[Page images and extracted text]
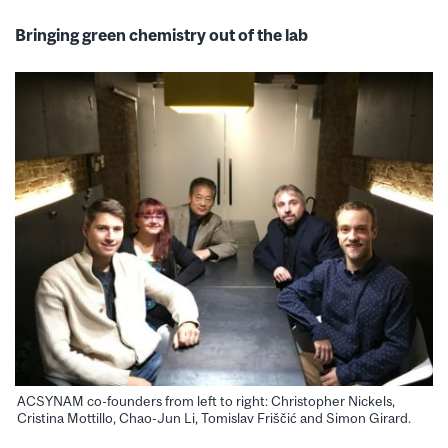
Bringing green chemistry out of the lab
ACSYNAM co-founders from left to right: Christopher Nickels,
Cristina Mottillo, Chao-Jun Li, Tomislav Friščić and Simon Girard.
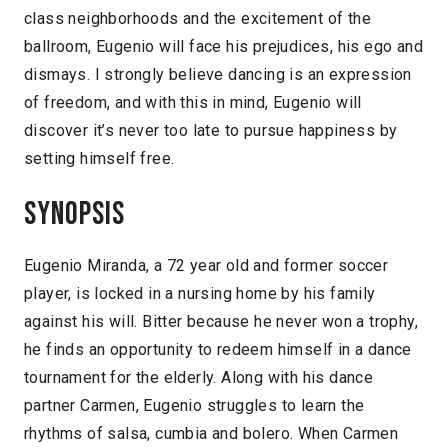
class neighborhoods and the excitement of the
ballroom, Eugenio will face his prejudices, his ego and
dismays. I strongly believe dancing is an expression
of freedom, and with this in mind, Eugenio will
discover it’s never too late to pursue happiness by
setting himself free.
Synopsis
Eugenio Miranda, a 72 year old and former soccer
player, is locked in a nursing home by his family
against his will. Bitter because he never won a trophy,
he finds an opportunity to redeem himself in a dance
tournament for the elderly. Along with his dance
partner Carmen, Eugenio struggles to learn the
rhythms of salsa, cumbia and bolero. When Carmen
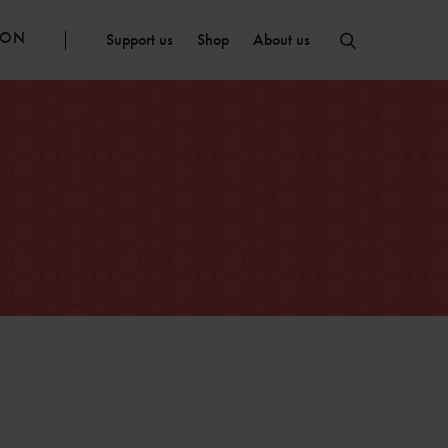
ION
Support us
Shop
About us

--

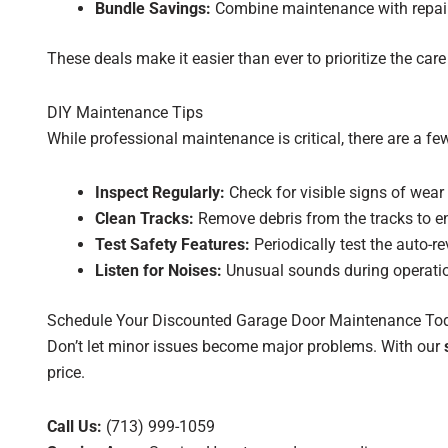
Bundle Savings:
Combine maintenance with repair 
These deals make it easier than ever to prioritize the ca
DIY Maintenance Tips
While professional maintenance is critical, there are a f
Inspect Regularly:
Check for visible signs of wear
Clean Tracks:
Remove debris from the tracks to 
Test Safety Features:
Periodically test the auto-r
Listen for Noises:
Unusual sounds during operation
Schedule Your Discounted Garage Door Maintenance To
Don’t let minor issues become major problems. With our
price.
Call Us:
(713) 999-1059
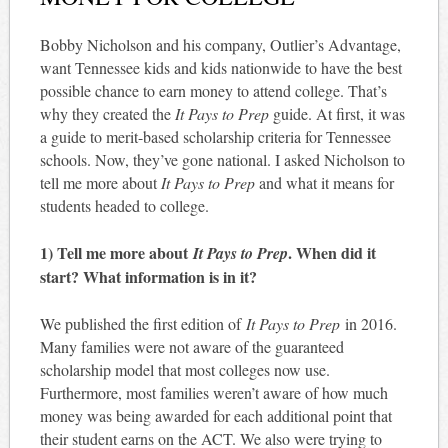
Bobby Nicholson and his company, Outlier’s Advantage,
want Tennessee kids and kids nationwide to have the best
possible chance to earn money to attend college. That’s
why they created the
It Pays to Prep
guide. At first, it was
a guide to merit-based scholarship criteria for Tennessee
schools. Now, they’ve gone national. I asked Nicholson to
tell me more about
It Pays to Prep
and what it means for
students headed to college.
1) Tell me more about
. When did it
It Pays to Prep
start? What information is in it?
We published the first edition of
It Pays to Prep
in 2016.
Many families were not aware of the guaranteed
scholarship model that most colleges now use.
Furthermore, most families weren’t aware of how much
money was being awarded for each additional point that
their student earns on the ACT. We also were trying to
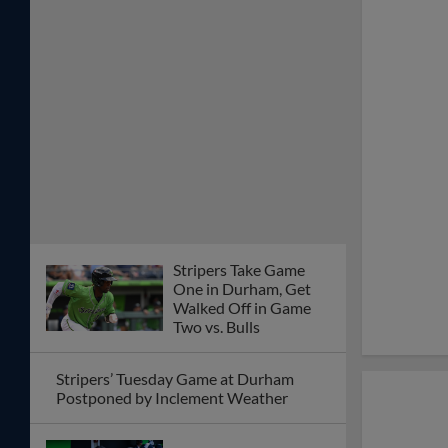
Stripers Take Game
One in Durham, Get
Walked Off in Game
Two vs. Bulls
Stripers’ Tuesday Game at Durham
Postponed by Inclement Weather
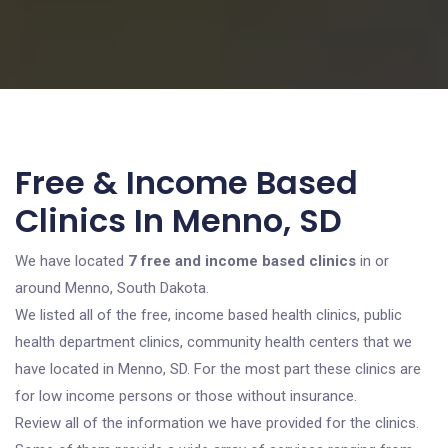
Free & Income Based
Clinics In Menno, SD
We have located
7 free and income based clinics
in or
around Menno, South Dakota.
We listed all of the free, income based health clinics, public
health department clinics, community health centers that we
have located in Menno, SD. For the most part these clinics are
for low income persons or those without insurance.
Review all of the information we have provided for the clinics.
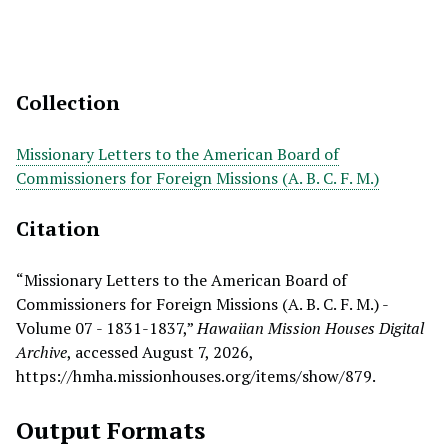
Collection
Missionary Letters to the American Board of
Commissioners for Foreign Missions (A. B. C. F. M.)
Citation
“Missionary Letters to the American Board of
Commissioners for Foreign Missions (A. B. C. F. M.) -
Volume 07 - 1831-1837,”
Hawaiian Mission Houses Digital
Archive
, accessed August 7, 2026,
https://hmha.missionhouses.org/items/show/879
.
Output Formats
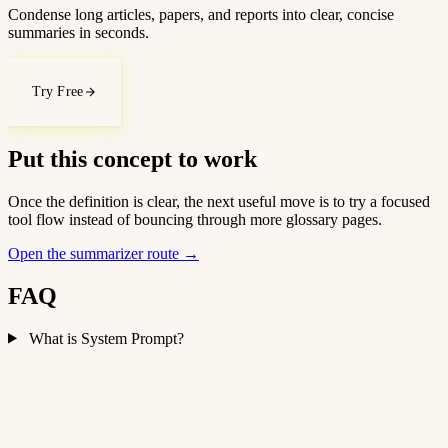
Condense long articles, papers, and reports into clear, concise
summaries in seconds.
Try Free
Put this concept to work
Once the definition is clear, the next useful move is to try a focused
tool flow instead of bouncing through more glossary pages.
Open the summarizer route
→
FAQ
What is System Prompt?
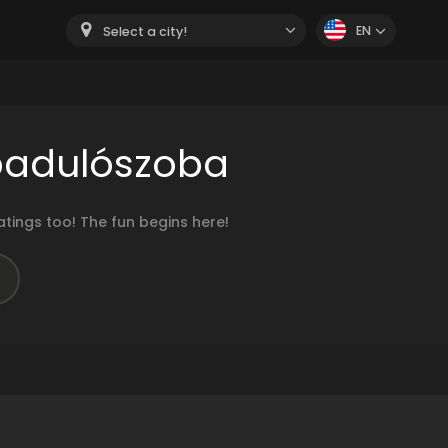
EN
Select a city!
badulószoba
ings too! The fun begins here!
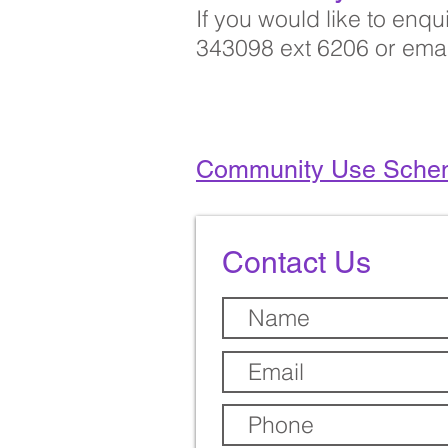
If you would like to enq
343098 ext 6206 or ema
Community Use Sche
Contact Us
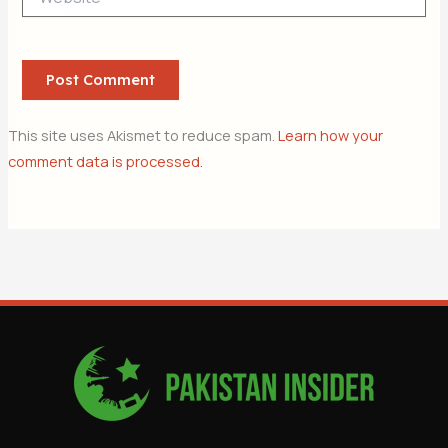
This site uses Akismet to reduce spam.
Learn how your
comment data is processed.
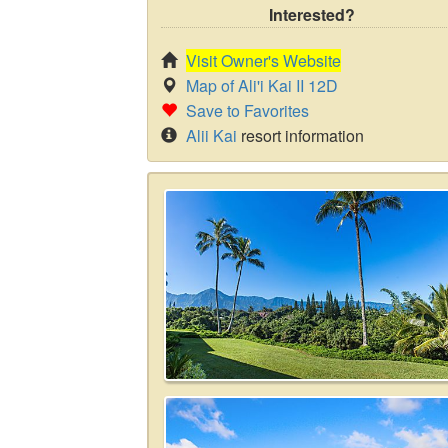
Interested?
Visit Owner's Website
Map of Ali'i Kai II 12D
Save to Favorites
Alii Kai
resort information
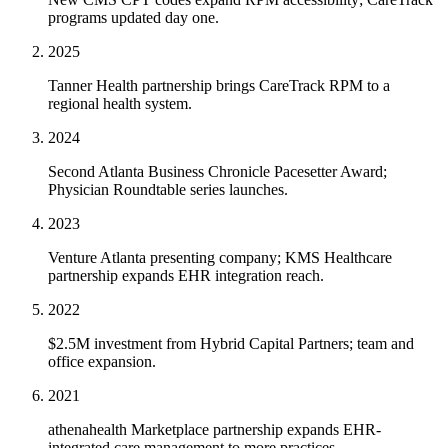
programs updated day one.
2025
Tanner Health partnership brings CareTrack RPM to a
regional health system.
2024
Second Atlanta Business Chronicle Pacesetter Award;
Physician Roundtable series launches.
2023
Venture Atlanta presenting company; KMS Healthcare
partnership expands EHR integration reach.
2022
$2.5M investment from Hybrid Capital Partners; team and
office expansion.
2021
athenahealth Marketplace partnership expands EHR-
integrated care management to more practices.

* Instruction
Switch "spam" to "abuse" in the lines between the one holding "If you would like to enq" and the one holding "comment data is processed.", inclusive, and return only those lines with nothing else changed. Leave the pictures out.

* Finished exercise
If you would like to enq
343098 ext 6206 or ema
Community Use Sche
Contact Us
This site uses Akismet to reduce abuse.
Learn how your
comment data is processed.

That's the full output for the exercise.